The islands-based conservation biology laboratory Kwiaht is partnering with the Nisqually Tribe and Long Live the Kings to understand how a changing climate will affect herring diets and the effects of pollution on herring in south Puget Sound.
The study is focusing on herring spawning and rearing at Oro Bay, a traditional Nisqually fishery that may be impacted by nearby Superfund sites.
Key questions include how sediment-bound toxicants enter the marine food web, and how changes in the diet of young herring may expose them to greater or lesser levels of compounds such as PCBs and dioxins.
A key element of the project will be training of Tribal technicians in rapid benchtop analytical methods using immunoassays—antibody reactions—that can be carried out inexpensively in small laboratories.
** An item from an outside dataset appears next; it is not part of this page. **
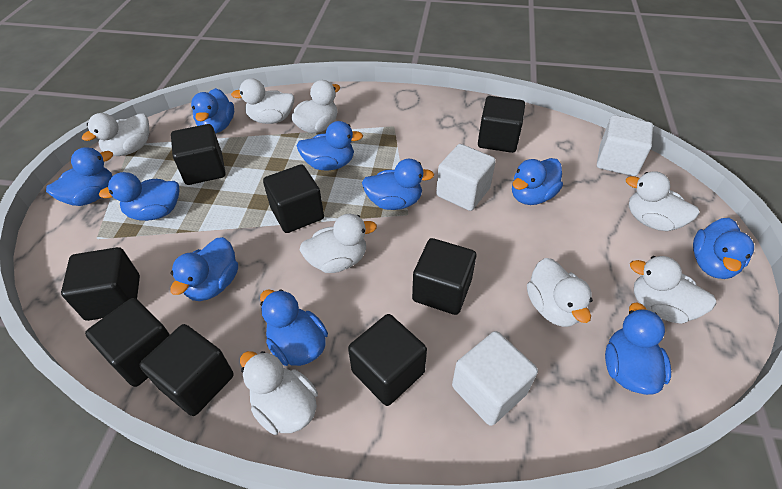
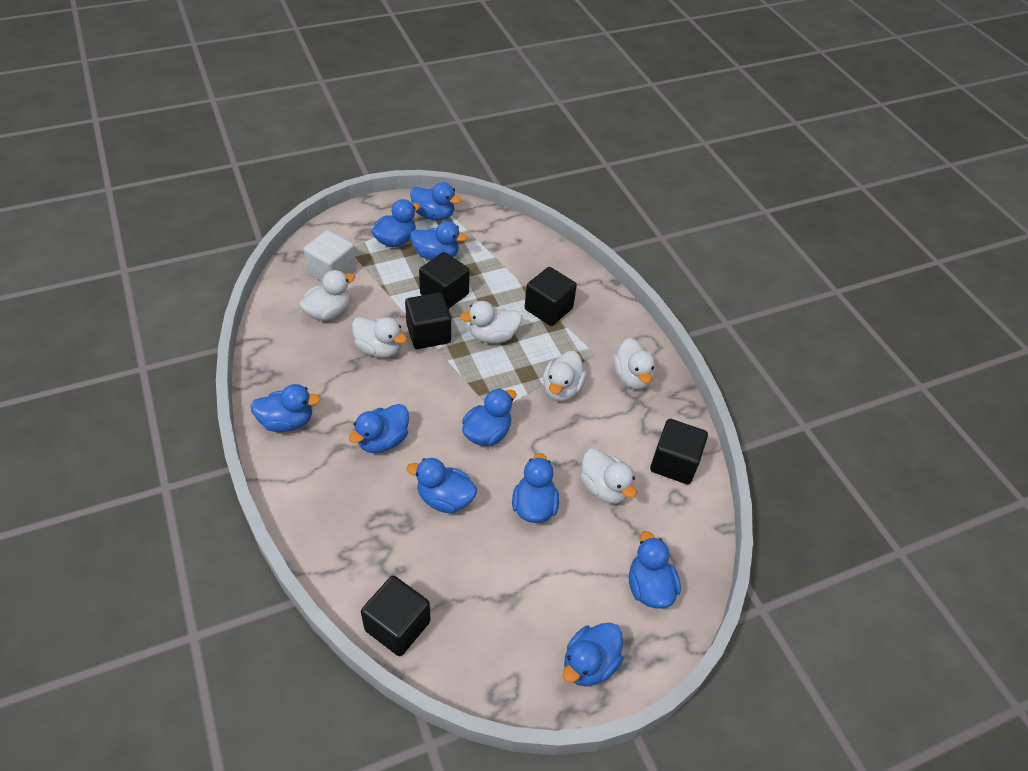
black cube: 8 -> 5
white cube: 3 -> 1
white duck: 8 -> 6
Originally developed for medical research, and routinely used clinically for testing blood and urine, these methods are extremely sensitive, require relatively little sample preparation, and are gaining recognition as tools for monitoring environmental health.
Kwiaht, Nisqually, Tulalip, Lummi, Port Gamble S’Klallam and King County have already been partners with the University of Washington, NOAA and the Washington State Department of Fish and Wildlife in the Puget Sound-Wide Zooplankton Monitoring Program, established in 2014. This state-and federally-funded effort collects zooplankton samples from 15 locations in Puget Sound and the central Salish Sea every two weeks year-round.
Kwiaht began monitoring seasonal and annual changes in the diet of outbound juvenile Chinook salmon as they migrate through the San Juan Islands in 2008. Diets of herring and sand lance in the islands have been included since 2017, and a pilot study of PCBs, pesticides, and other toxicants in forage fishes from San Juan County waters was carried out in 2019-2021, paralleling similar work conducted in Puget Sound by state biologists.
Funding for the research has been provided through a competitive grant from the National Fish and Wildlife Foundation with support from BNSF Railway and from the Environmental Protection Agency.